YOUR INSTRUCTIONS:
The expected output is the data below, character for character, without its pictures.

PROVIDED DATA:
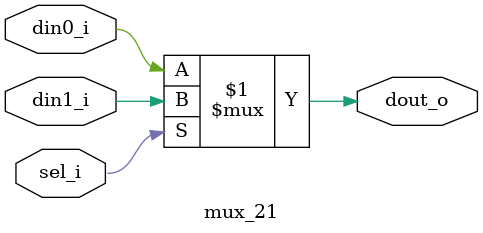
<source format=v>
module mux_21(
    input  sel_i,
    input  din0_i,
    input  din1_i,
    output dout_o
);

    assign dout_o = (sel_i)? din1_i : din0_i;
    
endmodule

</source>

RESULT OF THE TASK:
<source format=v>
module mux_21(
    input  sel_i,
    input  din0_i,
    input  din1_i,
    output dout_o
);

    assign dout_o = (sel_i)? din1_i : din0_i;
    
endmodule

</source>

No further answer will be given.